A thoughtful piece from Cornell's business school ties all of this together, noting that we're in a transition from the experimental phase of digital currencies to a structured, regulated phase. The GENIUS Act in the U.S. already mandates full reserves and audits for stablecoin issuers. Europe's MiCA framework is imposing transparency requirements. The UAE and Singapore are building interoperable digital payment systems.

From a Bitcoiner's perspective, all of this reinforces the value proposition. CBDCs are government-controlled money with surveillance built in. Regulated stablecoins are becoming bank products with bank-like restrictions. Bitcoin remains the only truly permissionless, censorship-resistant monetary network. The more the regulated world tightens its grip on digital dollars and digital euros, the more clearly Bitcoin stands apart as something fundamentally different.

Closing Thought

Here's what I'd sit with today.

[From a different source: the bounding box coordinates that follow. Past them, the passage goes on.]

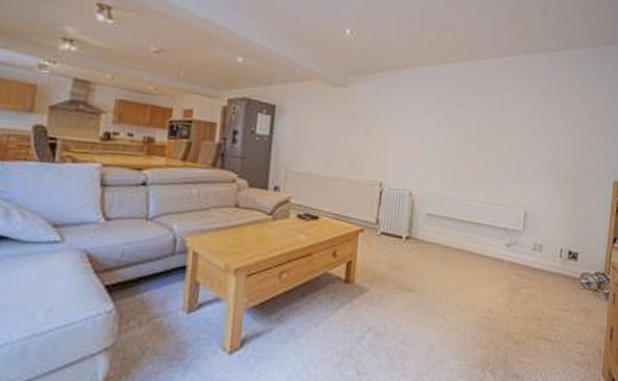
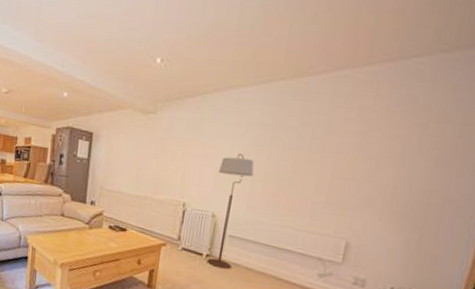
floor lamp: none [407,130,445,251] -> present [207,154,254,270]

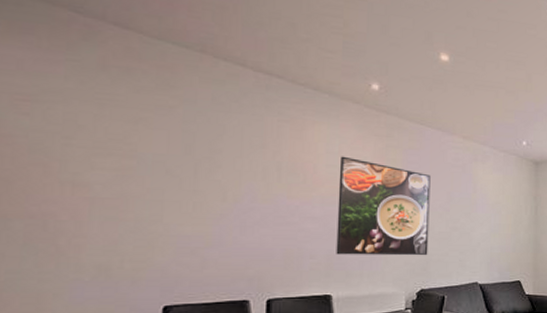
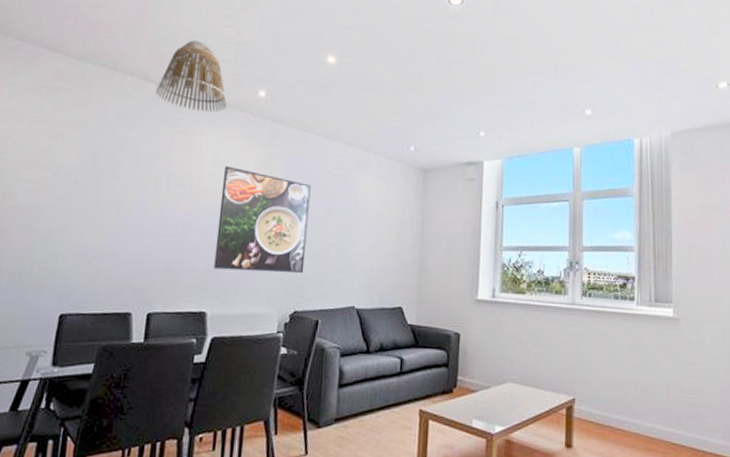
lamp shade: none [256,28,339,103] -> present [156,40,228,113]

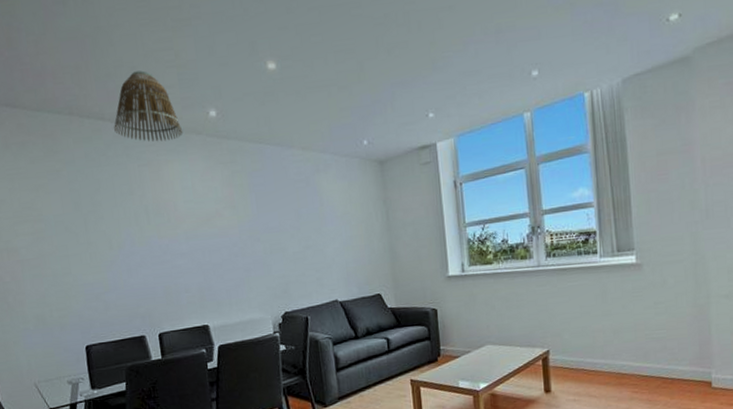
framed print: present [213,166,311,274] -> none [195,189,286,286]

Whether it's AI compressing drug development timelines from fifteen years to four, or Bitcoin's privacy layer getting quietly but steadily more sophisticated, or regulators trying to force digital money into old banking molds, the pattern is the same. The future isn't arriving with a single dramatic announcement. It's arriving through thousands of small, deliberate technical decisions made by people who understand what they're building. Pay attention to the builders, not the headlines.